Apache Druid
Druid is an open-source analytics data store designed for business intelligence (OLAP) queries on event data. Druid provides low latency (real-time) data ingestion, flexible data exploration, and fast data aggregation.
How Druid Works
Druid is fast because data is converted into a heavily indexed columnar format that is ideal for typical OLAP query patterns. Druid is queried through Hive SQL, using the Druid to Hive connector included in HDP, or through a native REST API.

What Druid Does
Feature | Description |
---|---|
Sub-Second Queries | Druid delivers sub-second queries, even when you have terabytes of data and dozens of dimensions. |
Real-Time Data Ingestion | Druid makes real-time a reality. Query data seconds after it arrives. Native integration with Apache Kafka makes it simple to enable real-time analytics. |
Integrated with Apache Hive | Build OLAP cubes and run sub-second SQL queries using any Hive-compatible tool. |
Apache Ambari Integration | Apache Ambari makes deploying, configuring and monitoring Druid a breeze.. |
Focus for Druid
Cloudera focuses on enabling fast, scalable analytics that seamlessly combines historical and real-time data.
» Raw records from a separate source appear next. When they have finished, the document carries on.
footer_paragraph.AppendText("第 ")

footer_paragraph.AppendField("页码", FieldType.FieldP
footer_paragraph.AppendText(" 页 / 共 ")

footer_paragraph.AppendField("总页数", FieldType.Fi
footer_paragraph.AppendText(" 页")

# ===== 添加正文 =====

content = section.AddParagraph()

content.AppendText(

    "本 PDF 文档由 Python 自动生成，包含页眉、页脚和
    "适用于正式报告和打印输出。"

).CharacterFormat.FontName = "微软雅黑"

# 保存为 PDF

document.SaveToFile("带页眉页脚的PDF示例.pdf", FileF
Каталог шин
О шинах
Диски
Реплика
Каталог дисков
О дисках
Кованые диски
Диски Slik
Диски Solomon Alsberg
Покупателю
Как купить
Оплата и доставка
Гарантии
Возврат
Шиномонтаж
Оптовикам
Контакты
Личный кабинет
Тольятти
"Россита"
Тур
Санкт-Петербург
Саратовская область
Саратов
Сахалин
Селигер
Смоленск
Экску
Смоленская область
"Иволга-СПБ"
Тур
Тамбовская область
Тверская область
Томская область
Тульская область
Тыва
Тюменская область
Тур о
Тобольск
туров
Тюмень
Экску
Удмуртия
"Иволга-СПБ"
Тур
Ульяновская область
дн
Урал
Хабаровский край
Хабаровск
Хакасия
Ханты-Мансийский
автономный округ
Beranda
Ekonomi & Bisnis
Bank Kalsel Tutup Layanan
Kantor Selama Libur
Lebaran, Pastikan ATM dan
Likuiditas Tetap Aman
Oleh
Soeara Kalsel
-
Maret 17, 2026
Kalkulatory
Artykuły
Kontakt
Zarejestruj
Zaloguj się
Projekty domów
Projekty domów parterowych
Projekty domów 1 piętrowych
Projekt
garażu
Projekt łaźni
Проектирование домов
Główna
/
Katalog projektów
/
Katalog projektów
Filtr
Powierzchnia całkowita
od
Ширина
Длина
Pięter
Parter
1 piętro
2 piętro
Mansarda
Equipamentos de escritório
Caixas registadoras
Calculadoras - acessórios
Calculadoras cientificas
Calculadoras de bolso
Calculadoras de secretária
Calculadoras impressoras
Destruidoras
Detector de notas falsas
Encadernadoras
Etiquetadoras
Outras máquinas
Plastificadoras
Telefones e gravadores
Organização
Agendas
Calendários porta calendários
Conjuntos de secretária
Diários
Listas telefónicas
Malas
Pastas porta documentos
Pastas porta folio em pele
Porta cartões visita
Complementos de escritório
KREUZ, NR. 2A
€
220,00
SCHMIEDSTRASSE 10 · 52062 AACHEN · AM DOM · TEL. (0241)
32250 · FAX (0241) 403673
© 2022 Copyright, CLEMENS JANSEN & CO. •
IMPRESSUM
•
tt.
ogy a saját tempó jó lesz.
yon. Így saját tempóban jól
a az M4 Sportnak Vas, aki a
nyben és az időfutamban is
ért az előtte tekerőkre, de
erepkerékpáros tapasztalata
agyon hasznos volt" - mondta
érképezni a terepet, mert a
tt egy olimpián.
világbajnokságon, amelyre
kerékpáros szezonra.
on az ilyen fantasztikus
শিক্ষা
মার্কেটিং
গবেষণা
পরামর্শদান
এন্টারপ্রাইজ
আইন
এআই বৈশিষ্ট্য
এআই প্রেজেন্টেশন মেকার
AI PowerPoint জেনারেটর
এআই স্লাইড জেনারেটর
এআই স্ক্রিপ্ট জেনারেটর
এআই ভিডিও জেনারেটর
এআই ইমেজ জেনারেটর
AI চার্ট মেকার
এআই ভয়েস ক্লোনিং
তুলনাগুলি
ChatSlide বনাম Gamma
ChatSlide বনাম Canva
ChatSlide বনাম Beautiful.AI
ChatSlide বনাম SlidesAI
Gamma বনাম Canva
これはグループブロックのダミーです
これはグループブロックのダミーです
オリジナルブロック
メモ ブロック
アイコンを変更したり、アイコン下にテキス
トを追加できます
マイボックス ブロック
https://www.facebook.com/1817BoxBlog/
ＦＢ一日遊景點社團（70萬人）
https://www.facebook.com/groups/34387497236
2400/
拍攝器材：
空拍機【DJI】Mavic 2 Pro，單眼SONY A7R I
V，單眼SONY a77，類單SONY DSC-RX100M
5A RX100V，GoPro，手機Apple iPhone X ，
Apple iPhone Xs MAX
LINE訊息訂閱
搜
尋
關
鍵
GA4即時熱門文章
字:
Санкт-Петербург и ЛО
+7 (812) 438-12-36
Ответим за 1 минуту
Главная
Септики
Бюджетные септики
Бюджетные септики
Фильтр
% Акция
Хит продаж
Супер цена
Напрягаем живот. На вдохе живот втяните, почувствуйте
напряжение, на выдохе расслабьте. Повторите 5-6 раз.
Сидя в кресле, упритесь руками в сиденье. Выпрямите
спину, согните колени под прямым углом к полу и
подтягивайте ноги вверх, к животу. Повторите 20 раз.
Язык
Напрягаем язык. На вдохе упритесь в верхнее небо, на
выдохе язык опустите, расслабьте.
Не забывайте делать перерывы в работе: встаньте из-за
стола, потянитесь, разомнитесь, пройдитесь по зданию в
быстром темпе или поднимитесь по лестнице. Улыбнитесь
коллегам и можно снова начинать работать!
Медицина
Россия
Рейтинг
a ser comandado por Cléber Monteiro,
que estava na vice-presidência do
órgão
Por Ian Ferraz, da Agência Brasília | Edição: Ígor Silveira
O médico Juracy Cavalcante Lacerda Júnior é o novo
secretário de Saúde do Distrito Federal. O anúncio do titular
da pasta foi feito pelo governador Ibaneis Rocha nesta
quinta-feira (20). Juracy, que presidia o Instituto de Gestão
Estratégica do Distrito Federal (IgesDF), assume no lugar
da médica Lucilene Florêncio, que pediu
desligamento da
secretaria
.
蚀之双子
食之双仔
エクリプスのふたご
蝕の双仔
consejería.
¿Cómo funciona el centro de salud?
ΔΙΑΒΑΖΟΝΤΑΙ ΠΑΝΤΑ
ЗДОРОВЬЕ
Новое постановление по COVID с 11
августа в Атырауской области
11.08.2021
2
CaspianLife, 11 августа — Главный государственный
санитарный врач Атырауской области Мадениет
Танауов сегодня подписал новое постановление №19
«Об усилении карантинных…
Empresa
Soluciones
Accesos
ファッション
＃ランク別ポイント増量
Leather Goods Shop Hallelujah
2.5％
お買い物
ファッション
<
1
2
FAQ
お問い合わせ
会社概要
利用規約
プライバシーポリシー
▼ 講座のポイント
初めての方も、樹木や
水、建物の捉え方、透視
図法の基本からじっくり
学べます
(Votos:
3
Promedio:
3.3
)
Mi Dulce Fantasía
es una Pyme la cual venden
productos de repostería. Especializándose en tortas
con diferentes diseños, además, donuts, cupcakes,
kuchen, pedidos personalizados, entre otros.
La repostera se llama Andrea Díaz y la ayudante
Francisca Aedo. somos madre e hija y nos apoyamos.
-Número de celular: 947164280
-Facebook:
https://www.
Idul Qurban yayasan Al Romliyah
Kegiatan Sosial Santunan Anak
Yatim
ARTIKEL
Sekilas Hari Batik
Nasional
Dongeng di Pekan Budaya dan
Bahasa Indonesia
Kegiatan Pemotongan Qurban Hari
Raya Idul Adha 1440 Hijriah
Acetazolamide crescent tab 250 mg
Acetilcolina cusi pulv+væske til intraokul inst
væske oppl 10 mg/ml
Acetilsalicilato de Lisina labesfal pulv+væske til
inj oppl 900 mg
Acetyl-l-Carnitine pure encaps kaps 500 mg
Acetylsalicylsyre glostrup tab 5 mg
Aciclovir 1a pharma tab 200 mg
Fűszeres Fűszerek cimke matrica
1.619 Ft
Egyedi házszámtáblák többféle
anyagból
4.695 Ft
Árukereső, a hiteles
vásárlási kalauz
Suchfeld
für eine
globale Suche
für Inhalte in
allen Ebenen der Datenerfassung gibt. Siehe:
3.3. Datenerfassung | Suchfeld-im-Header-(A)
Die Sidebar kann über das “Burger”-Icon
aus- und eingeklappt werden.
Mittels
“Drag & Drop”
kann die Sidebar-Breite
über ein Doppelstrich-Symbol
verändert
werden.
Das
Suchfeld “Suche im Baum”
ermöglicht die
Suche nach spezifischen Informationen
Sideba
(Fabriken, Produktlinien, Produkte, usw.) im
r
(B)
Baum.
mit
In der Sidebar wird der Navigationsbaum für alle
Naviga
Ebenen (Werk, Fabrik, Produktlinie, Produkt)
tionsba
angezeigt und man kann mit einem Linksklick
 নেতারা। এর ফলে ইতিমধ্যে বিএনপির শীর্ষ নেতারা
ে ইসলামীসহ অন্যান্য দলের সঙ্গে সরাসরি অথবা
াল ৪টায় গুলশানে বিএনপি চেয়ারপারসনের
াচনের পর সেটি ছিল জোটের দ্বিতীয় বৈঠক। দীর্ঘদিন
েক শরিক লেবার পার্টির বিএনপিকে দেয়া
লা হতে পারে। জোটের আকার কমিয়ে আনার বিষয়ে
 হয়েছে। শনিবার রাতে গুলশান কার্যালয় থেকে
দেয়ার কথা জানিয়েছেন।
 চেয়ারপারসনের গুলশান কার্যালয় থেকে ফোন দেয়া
- Real-Time Analytics: The Druid / Hive connector lets you build OLAP cubes using SQL, or tap in to existing Druid cubes. Or take advantage of Hive’s powerful SQL support to perform deep analytics on your Druid data.
- Management: Apache Ambari makes it easy to deploy, configure, monitor and manage Druid clusters.
- Security: Druid now fully supports Kerberos and secure Hadoop, and Apache Ambari manages all the heavy lifting of securing your Druid cluster.